_ACTIONS TO TAKE_.
1. In the records, write out again the lines from the line with "Trace the roads" up to and including the line with "road 5 (residential): [(0,466),(59,335)]", switching "residential" to "tertiary" and leaving everything else unchanged. Give only those lines.
2. Pick up the article on tobacco company pricing and taxes after its last sentence and continue it.

Tobacco companies have increased their prices by more than is required by tax changes, undermining the industry's own central argument against increasing taxes on cigarettes.

Lobbyists for cigarette firms have argued against rises in taxes, claiming that they will make their product too expensive, pushing smokers towards fake and illegally imported tobacco.

This, the industry has claimed, actually reduces tax revenues and makes consumers less safe than if they smoke legal tobacco.

But research published on Friday by researchers at the University of Bath and King's College London found tobacco companies regularly increased their prices beyond what has been required by government.

The authors said that this shows that the companies' claim that they are concerned about high prices prompting consumers to switch to the illicit market is questionable.

They suggest that, if this was the driving concern behind calls for lower cigarette taxes, companies would have tried to ensure their own share of tobacco prices was kept low.

_MATERIAL PROVIDED_.
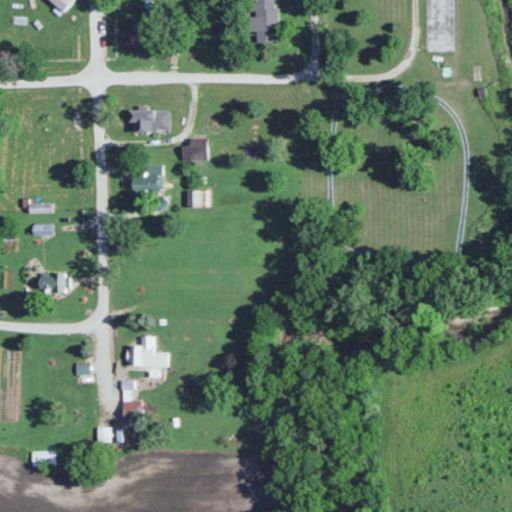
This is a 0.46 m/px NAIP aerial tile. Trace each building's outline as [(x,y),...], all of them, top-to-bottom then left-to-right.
[(49,0),(64,13),(75,0),(74,0),(49,0)] [(258,44),(279,43),(276,0),(251,0),(253,33),(257,33),(258,44)] [(128,24),(128,46),(156,46),(156,24),(128,24)] [(171,111),(131,111),(131,133),(171,133),(171,111)] [(73,112),(47,112),(47,135),(73,135),(73,112)] [(129,174),(129,195),(161,195),(161,174),(129,174)] [(194,192),(194,208),(210,208),(209,191),(194,192)] [(53,204),(29,204),(29,213),(53,213),(53,204)] [(53,235),(53,226),(33,226),(33,235),(53,235)] [(2,240),(14,240),(14,228),(2,228),(2,240)] [(65,274),(41,274),(41,293),(65,293),(65,274)] [(154,335),(141,335),(141,345),(128,345),(128,366),(168,366),(168,352),(154,352),(154,335)] [(129,402),(129,385),(123,385),(123,425),(142,425),(142,402),(129,402)]
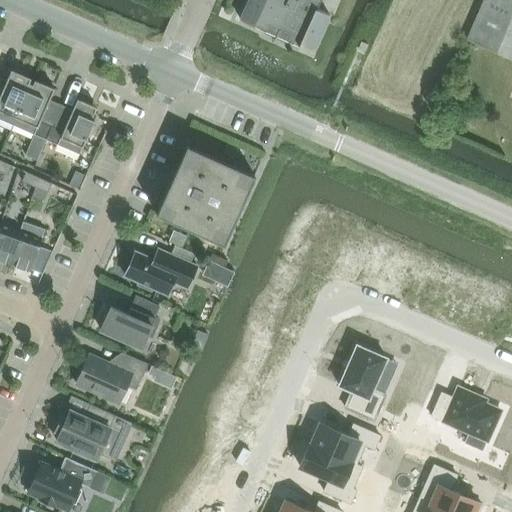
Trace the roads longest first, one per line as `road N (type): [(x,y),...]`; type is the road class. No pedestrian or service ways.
road 1 (residential): [(511,369),(336,291),(237,511)]
road 2 (unclassified): [(511,220),(172,71)]
road 3 (residential): [(59,335),(172,71)]
road 4 (residential): [(172,71),(4,0)]
road 5 (residential): [(0,466),(59,335)]
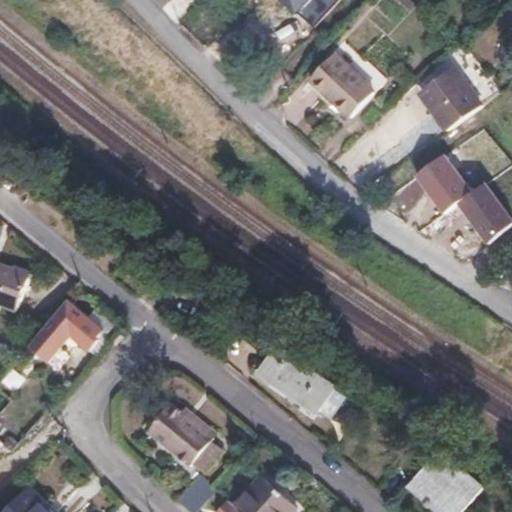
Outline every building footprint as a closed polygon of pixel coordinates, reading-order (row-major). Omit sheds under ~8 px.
[(281,0),(295,12),(304,0),(281,0)] [(320,0),(305,18),(316,28),(342,0),(320,0)] [(453,55),(416,85),(422,93),(459,63),(453,55)] [(374,94),(334,57),(310,83),(350,120),(374,94)] [(435,117),(469,92),(457,76),(423,100),(435,117)] [(448,134),(482,110),(469,92),(435,117),(448,134)] [(407,95),(351,146),(370,167),(426,116),(407,95)] [(482,240),(511,215),(511,208),(503,197),(468,222),(482,240)] [(0,306),(21,314),(33,278),(15,271),(14,273),(0,267),(0,306)] [(110,336),(72,303),(33,348),(53,367),(76,340),(95,357),(105,345),(102,343),(110,336)] [(331,395),(282,350),(260,374),(310,419),(331,395)] [(220,432),(177,395),(148,427),(201,475),(221,452),(210,443),(220,432)] [(459,511),(478,490),(436,453),(403,490),(427,511),(459,511)] [(193,511),(197,511),(217,489),(201,475),(179,502),(193,511)] [(299,511),(301,510),(264,478),(238,507),(243,511),(299,511)] [(48,511),(29,494),(12,511),(48,511)] [(243,511),(238,507),(232,503),(224,511),(243,511)]
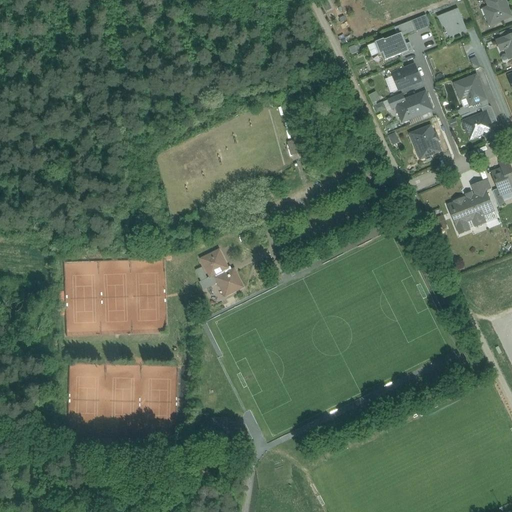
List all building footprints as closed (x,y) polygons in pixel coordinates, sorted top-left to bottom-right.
[(485,0),(491,14),(486,16),(490,26),(511,17),(511,15),(510,11),(509,10),(507,6),(507,5),(505,0),(485,0)] [(449,42),(467,34),(457,11),(436,20),(449,42)] [(502,39),(511,35),(511,28),(500,33),(502,39)] [(409,51),(402,33),(375,44),(382,62),(409,51)] [(506,48),(510,59),(511,58),(511,35),(502,39),(502,40),(497,42),(500,51),(506,48)] [(414,66),(393,75),(399,90),(421,82),(414,66)] [(477,75),(455,84),(459,94),(464,92),(470,106),(487,100),(477,75)] [(424,94),(397,106),(403,120),(430,109),(424,94)] [(486,113),(464,122),(471,139),(493,130),(486,113)] [(442,152),(431,126),(410,134),(420,160),(442,152)] [(288,141),(291,155),(301,153),(297,139),(288,141)] [(502,169),(492,173),(498,189),(501,195),(502,195),(511,191),(511,187),(511,186),(511,171),(509,163),(501,166),(502,169)] [(488,180),(483,182),(486,190),(492,188),(488,180)] [(455,203),(448,206),(460,235),(470,230),(470,229),(475,227),(486,223),(483,216),(494,212),(486,190),(483,182),(472,186),(476,195),(473,196),(472,195),(467,197),(467,198),(465,199),(464,198),(454,202),(455,203)] [(501,195),(498,189),(493,191),(499,207),(499,208),(506,205),(502,195),(501,195)] [(442,216),(434,219),(438,228),(442,227),(443,230),(447,228),(445,226),(446,225),(442,216)] [(230,272),(219,251),(202,260),(211,277),(215,275),(226,296),(243,287),(234,270),(230,272)] [(203,266),(196,270),(202,281),(209,277),(203,266)] [(227,419),(212,419),(212,428),(203,428),(203,438),(224,438),(225,432),(227,432),(227,419)]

_RESPONSES IN ORDER_.
1.
Trace the roads longest first, one per line as `road N (type): [(x,y),...]`; type is the road class. No pedestrian or service ways.
road 1 (tertiary): [(511,369),(336,291),(237,511)]
road 2 (unclassified): [(511,220),(172,71)]
road 3 (tertiary): [(59,335),(172,71)]
road 4 (tertiary): [(172,71),(4,0)]
road 5 (tertiary): [(0,466),(59,335)]

2.
However, before 2010 in Britain and Ireland, almost 50 per cent of the total price increase of tobacco problems came from companies themselves, not taxation, the study found.

Between 2010 and 2012, when there were large and unexpected tax increases, industry-driven price changes were small, accounting for 16 per cent and 20 per cent respectively of the price increases in manufactured and RYO tobacco.

But from 2013 to 2015, when tax increases were smaller and planned, a third of the price increase for manufactured cigarettes was industry-driven, rising to nearly half 48 per cent of the price hike for RYO tobacco.

Price rises on cigarettes and roll-your-own tobacco products have gone beyond tax changes even when they have been large and unexpected, according to the study which was funded by the National Institute for Health Research (NIHR).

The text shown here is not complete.